→ TASK TO CARRY OUT
Give back every record exactly as written.
─── PROVIDED DATA
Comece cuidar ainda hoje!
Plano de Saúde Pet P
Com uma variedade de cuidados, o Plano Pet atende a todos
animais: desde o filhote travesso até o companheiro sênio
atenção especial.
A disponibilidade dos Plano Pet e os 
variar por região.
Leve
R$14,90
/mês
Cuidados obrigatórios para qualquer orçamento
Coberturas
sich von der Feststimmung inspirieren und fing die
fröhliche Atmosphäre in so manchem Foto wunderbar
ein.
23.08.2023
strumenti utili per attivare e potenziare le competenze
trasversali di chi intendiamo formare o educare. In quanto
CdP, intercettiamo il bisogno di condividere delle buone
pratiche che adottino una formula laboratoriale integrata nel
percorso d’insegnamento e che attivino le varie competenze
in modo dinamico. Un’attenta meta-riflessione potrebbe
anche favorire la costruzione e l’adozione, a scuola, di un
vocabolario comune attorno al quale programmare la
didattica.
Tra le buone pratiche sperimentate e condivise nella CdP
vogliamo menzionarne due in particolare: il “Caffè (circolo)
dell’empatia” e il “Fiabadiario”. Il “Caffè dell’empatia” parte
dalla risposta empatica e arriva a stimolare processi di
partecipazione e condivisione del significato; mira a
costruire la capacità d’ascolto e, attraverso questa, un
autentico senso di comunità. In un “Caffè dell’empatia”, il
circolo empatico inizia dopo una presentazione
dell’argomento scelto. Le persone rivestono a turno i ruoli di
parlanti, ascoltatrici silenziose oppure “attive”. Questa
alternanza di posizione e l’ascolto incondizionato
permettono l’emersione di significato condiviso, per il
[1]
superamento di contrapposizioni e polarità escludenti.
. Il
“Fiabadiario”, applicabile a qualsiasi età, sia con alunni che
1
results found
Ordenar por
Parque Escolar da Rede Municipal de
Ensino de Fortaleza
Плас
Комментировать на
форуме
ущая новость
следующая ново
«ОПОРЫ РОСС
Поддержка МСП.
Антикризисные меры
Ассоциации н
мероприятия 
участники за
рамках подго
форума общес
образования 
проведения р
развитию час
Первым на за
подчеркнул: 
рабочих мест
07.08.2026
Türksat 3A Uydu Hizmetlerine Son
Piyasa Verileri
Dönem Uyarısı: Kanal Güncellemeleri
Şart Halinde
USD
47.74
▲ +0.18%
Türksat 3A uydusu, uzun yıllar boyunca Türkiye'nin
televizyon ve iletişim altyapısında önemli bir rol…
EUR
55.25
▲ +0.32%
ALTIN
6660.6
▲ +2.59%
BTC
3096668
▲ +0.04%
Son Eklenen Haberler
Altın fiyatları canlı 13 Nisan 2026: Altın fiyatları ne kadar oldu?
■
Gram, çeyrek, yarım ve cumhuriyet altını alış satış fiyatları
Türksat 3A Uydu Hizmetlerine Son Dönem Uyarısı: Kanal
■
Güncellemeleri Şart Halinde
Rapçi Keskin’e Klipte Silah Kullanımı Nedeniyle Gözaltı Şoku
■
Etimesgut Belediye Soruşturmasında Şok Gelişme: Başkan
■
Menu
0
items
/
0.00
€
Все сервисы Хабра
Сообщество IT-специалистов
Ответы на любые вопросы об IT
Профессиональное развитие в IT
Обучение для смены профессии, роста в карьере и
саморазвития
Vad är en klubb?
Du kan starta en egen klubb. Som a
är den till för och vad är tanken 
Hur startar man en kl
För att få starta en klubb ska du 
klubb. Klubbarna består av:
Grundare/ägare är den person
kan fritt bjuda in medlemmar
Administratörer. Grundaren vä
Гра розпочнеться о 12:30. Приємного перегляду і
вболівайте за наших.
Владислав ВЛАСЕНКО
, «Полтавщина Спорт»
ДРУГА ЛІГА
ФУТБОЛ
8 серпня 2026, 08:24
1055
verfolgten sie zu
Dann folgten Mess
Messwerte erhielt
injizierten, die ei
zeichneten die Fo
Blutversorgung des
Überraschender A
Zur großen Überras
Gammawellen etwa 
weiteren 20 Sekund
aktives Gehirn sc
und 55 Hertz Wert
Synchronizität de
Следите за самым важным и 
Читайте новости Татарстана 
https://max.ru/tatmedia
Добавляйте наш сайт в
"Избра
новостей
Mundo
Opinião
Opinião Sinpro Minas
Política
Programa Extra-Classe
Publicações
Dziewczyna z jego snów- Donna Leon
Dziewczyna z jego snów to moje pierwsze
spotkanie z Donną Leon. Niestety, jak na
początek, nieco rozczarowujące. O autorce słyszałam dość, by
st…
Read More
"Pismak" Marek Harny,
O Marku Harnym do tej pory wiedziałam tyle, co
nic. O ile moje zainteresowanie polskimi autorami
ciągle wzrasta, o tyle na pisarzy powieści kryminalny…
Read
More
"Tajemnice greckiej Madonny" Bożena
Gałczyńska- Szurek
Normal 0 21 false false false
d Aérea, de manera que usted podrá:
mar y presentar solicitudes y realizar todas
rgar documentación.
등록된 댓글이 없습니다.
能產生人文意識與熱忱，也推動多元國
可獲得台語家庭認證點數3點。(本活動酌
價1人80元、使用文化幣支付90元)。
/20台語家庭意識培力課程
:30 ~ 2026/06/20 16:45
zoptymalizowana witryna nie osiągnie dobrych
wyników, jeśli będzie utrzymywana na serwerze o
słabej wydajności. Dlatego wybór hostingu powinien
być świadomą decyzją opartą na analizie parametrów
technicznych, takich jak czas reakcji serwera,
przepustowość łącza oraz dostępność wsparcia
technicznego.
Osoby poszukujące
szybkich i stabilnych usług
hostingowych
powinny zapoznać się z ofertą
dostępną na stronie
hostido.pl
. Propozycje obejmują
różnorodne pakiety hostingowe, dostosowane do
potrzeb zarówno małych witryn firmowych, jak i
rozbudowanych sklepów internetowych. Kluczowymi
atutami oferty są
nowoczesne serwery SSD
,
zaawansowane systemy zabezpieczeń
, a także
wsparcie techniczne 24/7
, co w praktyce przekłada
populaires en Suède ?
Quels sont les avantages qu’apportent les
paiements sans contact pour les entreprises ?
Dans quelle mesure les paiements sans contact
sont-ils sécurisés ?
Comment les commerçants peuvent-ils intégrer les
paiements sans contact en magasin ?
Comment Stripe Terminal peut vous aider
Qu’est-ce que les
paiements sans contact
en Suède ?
──────
→ OUTPUT OF THE TASK
Comece cuidar ainda hoje!
Plano de Saúde Pet P
Com uma variedade de cuidados, o Plano Pet atende a todos
animais: desde o filhote travesso até o companheiro sênio
atenção especial.
A disponibilidade dos Plano Pet e os 
variar por região.
Leve
R$14,90
/mês
Cuidados obrigatórios para qualquer orçamento
Coberturas
sich von der Feststimmung inspirieren und fing die
fröhliche Atmosphäre in so manchem Foto wunderbar
ein.
23.08.2023
strumenti utili per attivare e potenziare le competenze
trasversali di chi intendiamo formare o educare. In quanto
CdP, intercettiamo il bisogno di condividere delle buone
pratiche che adottino una formula laboratoriale integrata nel
percorso d’insegnamento e che attivino le varie competenze
in modo dinamico. Un’attenta meta-riflessione potrebbe
anche favorire la costruzione e l’adozione, a scuola, di un
vocabolario comune attorno al quale programmare la
didattica.
Tra le buone pratiche sperimentate e condivise nella CdP
vogliamo menzionarne due in particolare: il “Caffè (circolo)
dell’empatia” e il “Fiabadiario”. Il “Caffè dell’empatia” parte
dalla risposta empatica e arriva a stimolare processi di
partecipazione e condivisione del significato; mira a
costruire la capacità d’ascolto e, attraverso questa, un
autentico senso di comunità. In un “Caffè dell’empatia”, il
circolo empatico inizia dopo una presentazione
dell’argomento scelto. Le persone rivestono a turno i ruoli di
parlanti, ascoltatrici silenziose oppure “attive”. Questa
alternanza di posizione e l’ascolto incondizionato
permettono l’emersione di significato condiviso, per il
[1]
superamento di contrapposizioni e polarità escludenti.
. Il
“Fiabadiario”, applicabile a qualsiasi età, sia con alunni che
1
results found
Ordenar por
Parque Escolar da Rede Municipal de
Ensino de Fortaleza
Плас
Комментировать на
форуме
ущая новость
следующая ново
«ОПОРЫ РОСС
Поддержка МСП.
Антикризисные меры
Ассоциации н
мероприятия 
участники за
рамках подго
форума общес
образования 
проведения р
развитию час
Первым на за
подчеркнул: 
рабочих мест
07.08.2026
Türksat 3A Uydu Hizmetlerine Son
Piyasa Verileri
Dönem Uyarısı: Kanal Güncellemeleri
Şart Halinde
USD
47.74
▲ +0.18%
Türksat 3A uydusu, uzun yıllar boyunca Türkiye'nin
televizyon ve iletişim altyapısında önemli bir rol…
EUR
55.25
▲ +0.32%
ALTIN
6660.6
▲ +2.59%
BTC
3096668
▲ +0.04%
Son Eklenen Haberler
Altın fiyatları canlı 13 Nisan 2026: Altın fiyatları ne kadar oldu?
■
Gram, çeyrek, yarım ve cumhuriyet altını alış satış fiyatları
Türksat 3A Uydu Hizmetlerine Son Dönem Uyarısı: Kanal
■
Güncellemeleri Şart Halinde
Rapçi Keskin’e Klipte Silah Kullanımı Nedeniyle Gözaltı Şoku
■
Etimesgut Belediye Soruşturmasında Şok Gelişme: Başkan
■
Menu
0
items
/
0.00
€
Все сервисы Хабра
Сообщество IT-специалистов
Ответы на любые вопросы об IT
Профессиональное развитие в IT
Обучение для смены профессии, роста в карьере и
саморазвития
Vad är en klubb?
Du kan starta en egen klubb. Som a
är den till för och vad är tanken 
Hur startar man en kl
För att få starta en klubb ska du 
klubb. Klubbarna består av:
Grundare/ägare är den person
kan fritt bjuda in medlemmar
Administratörer. Grundaren vä
Гра розпочнеться о 12:30. Приємного перегляду і
вболівайте за наших.
Владислав ВЛАСЕНКО
, «Полтавщина Спорт»
ДРУГА ЛІГА
ФУТБОЛ
8 серпня 2026, 08:24
1055
verfolgten sie zu
Dann folgten Mess
Messwerte erhielt
injizierten, die ei
zeichneten die Fo
Blutversorgung des
Überraschender A
Zur großen Überras
Gammawellen etwa 
weiteren 20 Sekund
aktives Gehirn sc
und 55 Hertz Wert
Synchronizität de
Следите за самым важным и 
Читайте новости Татарстана 
https://max.ru/tatmedia
Добавляйте наш сайт в
"Избра
новостей
Mundo
Opinião
Opinião Sinpro Minas
Política
Programa Extra-Classe
Publicações
Dziewczyna z jego snów- Donna Leon
Dziewczyna z jego snów to moje pierwsze
spotkanie z Donną Leon. Niestety, jak na
początek, nieco rozczarowujące. O autorce słyszałam dość, by
st…
Read More
"Pismak" Marek Harny,
O Marku Harnym do tej pory wiedziałam tyle, co
nic. O ile moje zainteresowanie polskimi autorami
ciągle wzrasta, o tyle na pisarzy powieści kryminalny…
Read
More
"Tajemnice greckiej Madonny" Bożena
Gałczyńska- Szurek
Normal 0 21 false false false
d Aérea, de manera que usted podrá:
mar y presentar solicitudes y realizar todas
rgar documentación.
등록된 댓글이 없습니다.
能產生人文意識與熱忱，也推動多元國
可獲得台語家庭認證點數3點。(本活動酌
價1人80元、使用文化幣支付90元)。
/20台語家庭意識培力課程
:30 ~ 2026/06/20 16:45
zoptymalizowana witryna nie osiągnie dobrych
wyników, jeśli będzie utrzymywana na serwerze o
słabej wydajności. Dlatego wybór hostingu powinien
być świadomą decyzją opartą na analizie parametrów
technicznych, takich jak czas reakcji serwera,
przepustowość łącza oraz dostępność wsparcia
technicznego.
Osoby poszukujące
szybkich i stabilnych usług
hostingowych
powinny zapoznać się z ofertą
dostępną na stronie
hostido.pl
. Propozycje obejmują
różnorodne pakiety hostingowe, dostosowane do
potrzeb zarówno małych witryn firmowych, jak i
rozbudowanych sklepów internetowych. Kluczowymi
atutami oferty są
nowoczesne serwery SSD
,
zaawansowane systemy zabezpieczeń
, a także
wsparcie techniczne 24/7
, co w praktyce przekłada
populaires en Suède ?
Quels sont les avantages qu’apportent les
paiements sans contact pour les entreprises ?
Dans quelle mesure les paiements sans contact
sont-ils sécurisés ?
Comment les commerçants peuvent-ils intégrer les
paiements sans contact en magasin ?
Comment Stripe Terminal peut vous aider
Qu’est-ce que les
paiements sans contact
en Suède ?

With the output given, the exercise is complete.